Like studies elsewhere 7,15,25, our MDR E. coli isolates were found to be effective against aminoglycoside agents. Amikacin appears to have wider range of activity than tobramicin, gentamicin and other tested antimicrobial agents. The explanation for amikacin is probably the fact that these are very powerful drugs used only in hospital settings and not as first-line therapy. Therefore, they have lower selective pressure due to their restricted use25.
The emergence of E. coli isolates with different MDR phenotypes, involving co-resistance to three or more unrelated families of antimicrobial agents, has been previously reported by others and is considered a serious health concern1,3,6. Similar to reports by others 3,7,16, the current study expressed high resistance rates to different classes of antimicrobial agents. Almost our MDR E. coli isolates were found to be multi-resistant to the commonly used antimicrobials agents of amoxicillin, cefuroxime, trimethoprim-sulfamethoxazole tetracycline, and nalidixic acid. These resistance profiles were common and could be accounted for by a number of known acquired resistance genes3. Since proanthocyanidin is a non-antimicrobial agents used for the prevention of urinary tract infection caused by susceptible E. coli strains via inhibiting Pfimbriated adhesion to uroepithelial cells30. Recently, Gupta et al.29 have been observed that proanthocyanidin prevent also adhesion of most MDR E. coli strains to the uroepithelial cells.
In the present study, MDR E. coli from Khartoum hospital had high resistance rates to most of the antimicrobial agents. Also, our report showed a variable difference in antimicrobial resistance of MDR E. coli between each hospital in Khartoum State. MDR may vary according to geographical regions. Although previous use of antimicrobials may be involved in the regional differences of antimicrobial resistance, consider other factors such as the patients' characteristics or sampling bias and the social and geological factors that attribute to this variation of MDR as previously described26. Large-scale, local studies, hospital and departmental data, therefore, are required to understand drug resistance in each setting.
In the current study, MDR E. coli isolates from males were more likely to have resistance to antimicrobial agents than those from females. Similar findings have been described worldwide6,7,13,25. The resistance pattern was somewhat affected in gender, but that definitely depended on the site of infection25 and clinical parameters of the population investigated26.

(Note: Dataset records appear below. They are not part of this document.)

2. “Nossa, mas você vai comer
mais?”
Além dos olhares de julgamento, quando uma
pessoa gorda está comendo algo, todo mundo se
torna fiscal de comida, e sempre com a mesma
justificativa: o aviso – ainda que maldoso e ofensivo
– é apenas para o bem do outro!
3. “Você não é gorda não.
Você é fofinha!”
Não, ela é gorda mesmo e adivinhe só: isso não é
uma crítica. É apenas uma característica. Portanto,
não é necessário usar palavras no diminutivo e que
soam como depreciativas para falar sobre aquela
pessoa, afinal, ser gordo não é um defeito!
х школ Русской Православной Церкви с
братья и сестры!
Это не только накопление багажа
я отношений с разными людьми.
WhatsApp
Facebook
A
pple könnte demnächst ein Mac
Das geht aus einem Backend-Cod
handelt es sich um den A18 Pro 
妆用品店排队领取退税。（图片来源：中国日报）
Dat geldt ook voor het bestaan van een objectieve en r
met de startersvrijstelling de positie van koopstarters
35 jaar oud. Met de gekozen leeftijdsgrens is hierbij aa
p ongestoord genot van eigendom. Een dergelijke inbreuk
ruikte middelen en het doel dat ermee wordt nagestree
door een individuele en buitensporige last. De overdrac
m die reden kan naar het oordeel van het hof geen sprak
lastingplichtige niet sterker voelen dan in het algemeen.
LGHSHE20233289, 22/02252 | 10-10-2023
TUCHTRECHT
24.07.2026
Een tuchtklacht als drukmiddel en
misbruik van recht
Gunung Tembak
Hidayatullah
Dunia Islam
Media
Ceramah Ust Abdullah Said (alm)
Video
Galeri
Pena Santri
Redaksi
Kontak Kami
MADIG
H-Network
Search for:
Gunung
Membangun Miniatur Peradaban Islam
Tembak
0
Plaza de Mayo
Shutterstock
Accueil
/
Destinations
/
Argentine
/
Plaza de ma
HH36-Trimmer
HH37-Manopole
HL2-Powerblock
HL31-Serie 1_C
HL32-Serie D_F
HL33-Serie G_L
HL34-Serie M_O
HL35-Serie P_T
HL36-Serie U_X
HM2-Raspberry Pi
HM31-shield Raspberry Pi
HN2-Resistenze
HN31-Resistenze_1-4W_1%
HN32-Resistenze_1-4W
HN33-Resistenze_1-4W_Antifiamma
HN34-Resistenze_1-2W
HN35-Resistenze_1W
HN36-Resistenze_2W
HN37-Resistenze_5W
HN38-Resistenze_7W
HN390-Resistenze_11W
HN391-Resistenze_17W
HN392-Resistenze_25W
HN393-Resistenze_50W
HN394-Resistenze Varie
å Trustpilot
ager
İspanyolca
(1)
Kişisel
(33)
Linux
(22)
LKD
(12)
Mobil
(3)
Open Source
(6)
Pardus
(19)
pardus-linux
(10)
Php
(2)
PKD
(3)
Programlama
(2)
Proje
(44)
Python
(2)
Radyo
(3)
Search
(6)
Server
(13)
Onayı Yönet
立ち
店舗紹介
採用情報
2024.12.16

No statistical differences (p = 0.249) were found in antimicrobial resistance between adults and children. Similar results were reported by Boyd et al. (2008). However, it is important to emphasize on the high prevalence of fluoroquinolones resistance in isolates from children which is not recommended for treatment of pediatric patients.
Conclusion
This study concluded that MDR E. coli is escalating in Khartoum State (92.2%) compared to previous surveys (58%). Multiple resistances to antimicrobial drugs among E. coli isolates complicate therapeutic management of infections. Drug-resistance surveillance and epidemiological analysis of patient data is needed periodically and can be informative for appropriate management of antimicrobial resistance. Understanding the molecular basis of resistance acquisition and transmission can contribute to the development of new strategies to combat this phenomenon.
Acknowledgments
The authors express gratitude to all staff of the Departments of Microbiology Laboratories of participating hospitals namely: Khartoum, Soba, Omdurman, Khartoum North, National Health Laboratory and Turkish hospitals, for help and support.